Abstract
Hemophilia A (HA) is an X-linked recessive disorder characterized by a severe lack of coagulation factor VIII (FVIII). This lack of FVIII leads to bleeding crises following even minor injuries (Ferreira et al., 2015). Prolonged bleeding crises can result in joint and muscle damage, and ultimately death if left untreated (Everett, Cleuren, Khoriaty, & Ginsburg, 2014). This disorder affects 1 in 5,000 males in the United States (US). At least 40% of these US cases are severe, defined as having less than 1% of FVIII in the blood plasma (Franchini, 2013; Park et al., 2015). Current treatment for HA consists of regularly scheduled injections of recombinant FVIII (Rangarajan et al., 2017). These FVIII injections help prevent bleeding events, but must be administered for the duration of the patients’ lives. Although these treatments help mitigate symptoms for HA, FVIII injections are not a cure. A long-term treatment, beyond the current treatments, needs to be developed to better care for those suffering from HA.
Researchers have previously considered treating HA by transplanting liver sinusoidal endothelial cells (LSECs), which are the cell type that naturally produces FVIII (Fomin et al., 2013). These cells were transplanted from healthy donor mice into HA model mice. Results showed a FVIII level in the plasma of transplanted mice of approximately 10%, a level that denotes mild cases of HA in humans (Follenzi et al., 2008; Fomin et al., 2013). Fomin et.al have also successfully transplanted human LSECs into HA model mice, a significant milestone in the translation of this treatment into a cure for human patients (Fomin et al., 2013). Although LSECs have shown promising results in their ability to provide a therapy for HA, these cells are limited by the shortage of liver donors, difficulty to harvest, and invasive transplantation procedures (Fomin, Togarrati, & Muench, 2014). Other researchers attempted to utilize skin fibroblast cells transfected with the bddF8 gene, a gene that produces FVIII with the B-domain removed since the B- domain decreases FVIII expression (Roth, Tawa, O'Brien, Treco, & Selden, 2001). The results from this study were promising during the first six months following treatment, but FVIII levels decreased back to less than 1% in the HA model mice thereafter (Roth et al., 2001). This research provided promising results in treatments for HA, but long-term efficiency of these transplantations still need to be optimized before their wide-spread use.

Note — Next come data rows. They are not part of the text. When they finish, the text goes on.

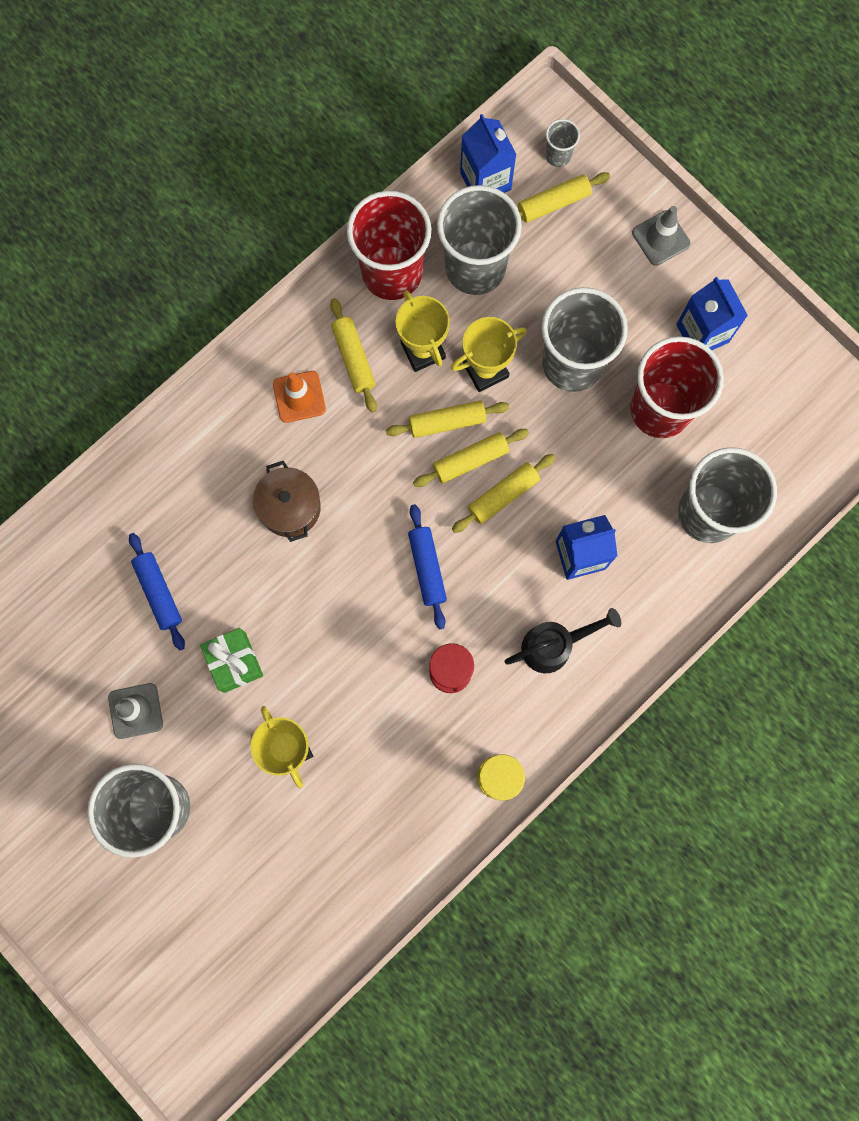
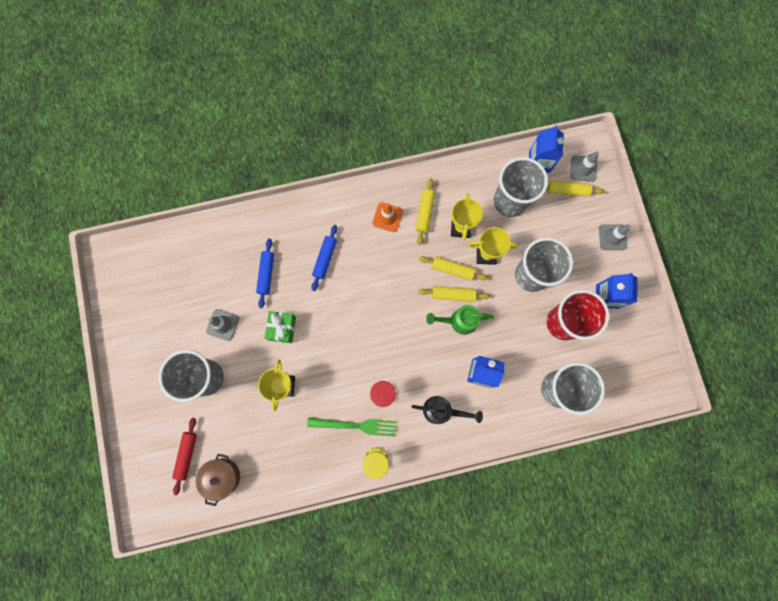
camera: 30 degrees right, 0 degrees up
brown pot [253,461,321,542] -> brown pot moved to [196,454,240,506]
red cup [347,191,431,300] -> none
blue rolling pin [408,504,447,629] -> blue rolling pin moved to [311,225,337,291]
yellow rolling pin [452,454,555,533] -> green watering can [426,305,494,335]
grey cup [546,119,580,167] -> grey traffic cone [570,151,599,182]
none -> red rolling pin [172,418,197,495]
none -> green fork [307,417,397,437]

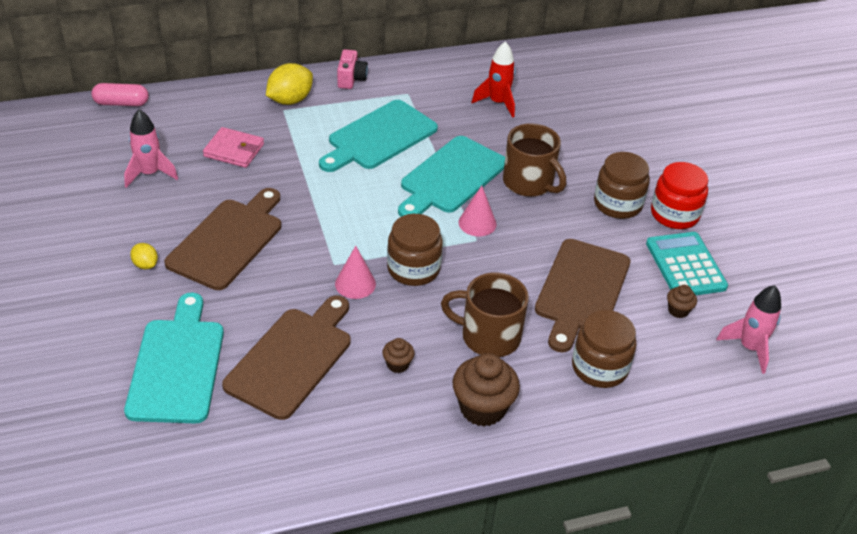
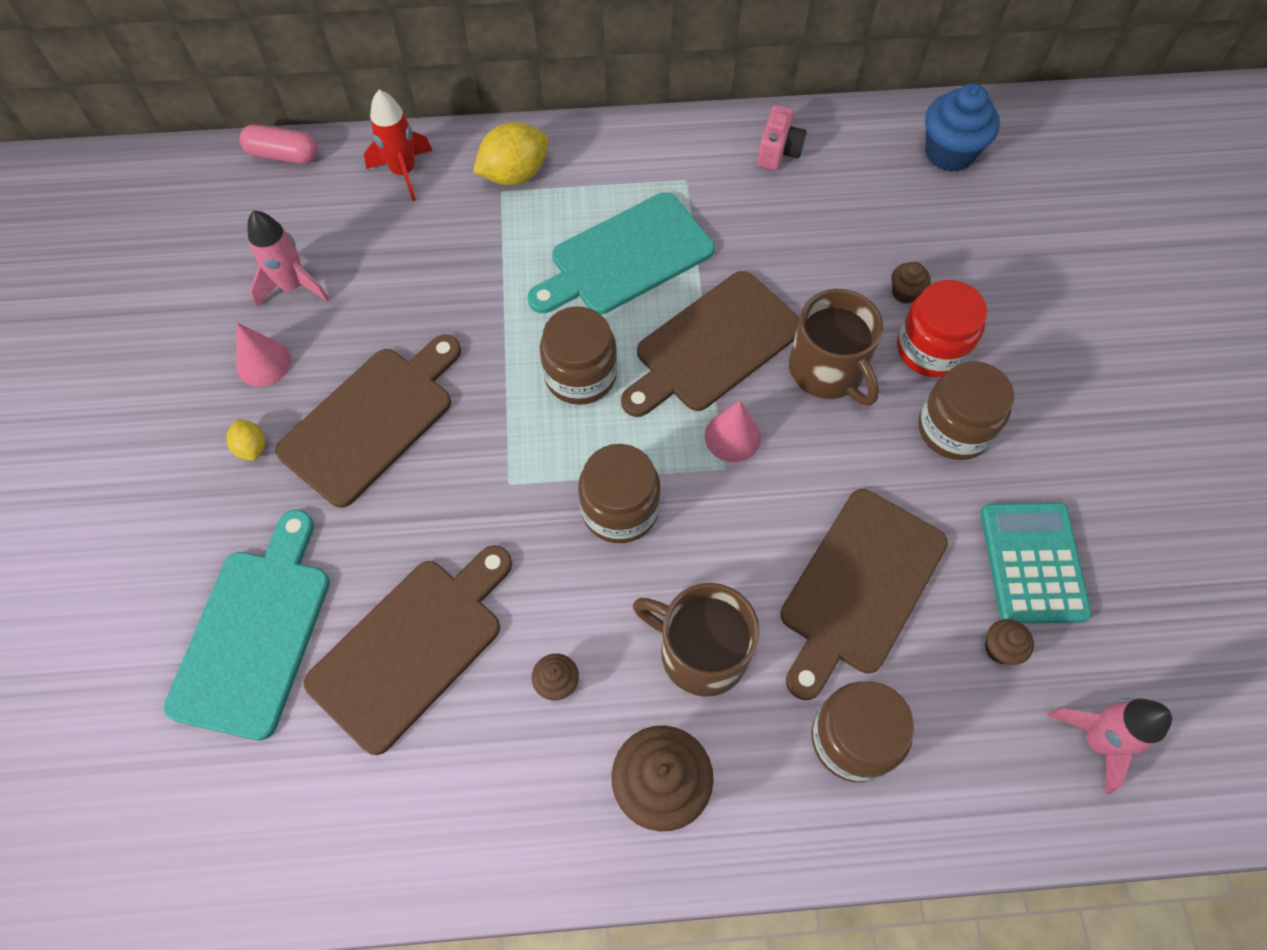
camera: 15 degrees right, 20 degrees up
pink wallet [203,127,264,168] -> none
pink cone [335,246,376,299] -> pink cone moved to [236,323,291,387]
pink camera [337,49,368,89] -> pink camera moved to [757,105,807,170]
turquoise cutting board [398,136,505,217] -> brown cutting board [621,271,800,417]
red rocket [472,41,515,118] -> red rocket moved to [364,90,432,201]
red jar [651,162,708,229] -> red jar moved to [897,280,987,378]
none -> brown jar [540,306,617,405]
none -> brown cupcake [891,262,931,304]
none -> blue cupcake [925,83,1000,172]

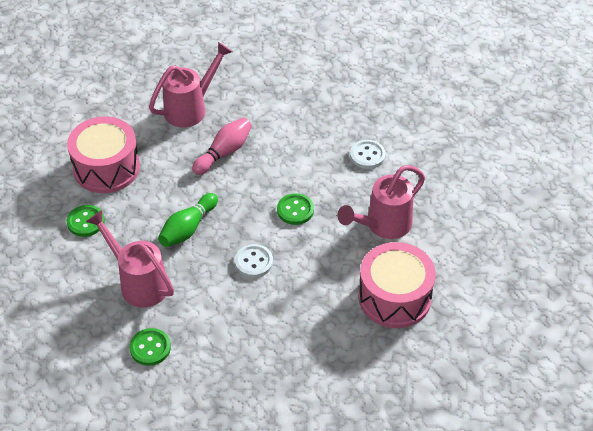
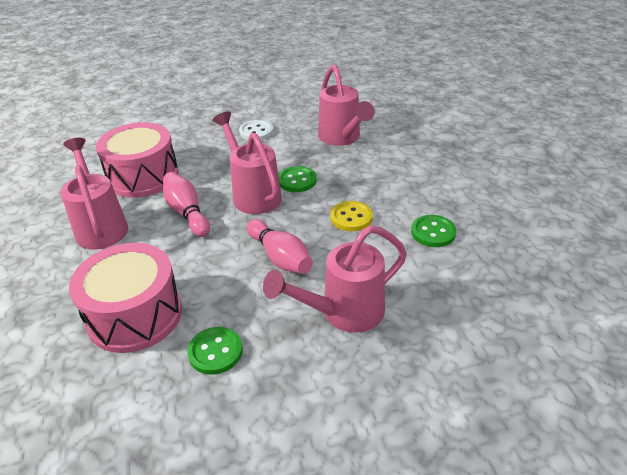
camera: 70 degrees left, 10 degrees down
green button [129,328,171,366] -> green button moved to [411,215,456,247]
green bowling pin [158,193,218,247] -> pink bowling pin [247,219,313,274]
white button [235,244,273,278] -> yellow button [330,201,373,231]
pink drum [358,242,436,328] -> pink drum moved to [96,122,179,198]
none -> pink watering can [212,112,282,214]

Currently, there is no cure for HA and the treatment isn’t entirely ideal, making it important for researchers to seek alternative treatment for this rare disorder. The primary goal of the research in Dr. Zhou’s lab is to develop an autologous stem cell-based therapy to functionally correct HA. This can be achieved through gene editing of HA patients’ induced pluripotent stem cells (HA-iPSC) with CRISPR-Cas9 to produce functional FVIII and differentiating them into endothelial cells for transplantation. To determine the accuracy of the designed gene editing, we utilized qRT-PCR, PCR, and gel electrophoresis. We found that multiple HA-F8-iPSC clones integrated the bddF8 gene and were capable of expressing FVIII as detected by both an ELISA and qRT-PCR. To analyze the therapeutic effect of HA-F8-ECs transplanted into HA mice, we utilized an FVIII antigen ELISA to detect FVIII levels in the plasma of the mice. Further research is needed to properly determine the therapeutic effect of transplantation. The endothelial cells derived from the autologous hiPSCs edited to express F8 with CRISPR/Cas9 have the potential to treat HA by producing FVIII constantly upon transplantation without the need for intravenous injections.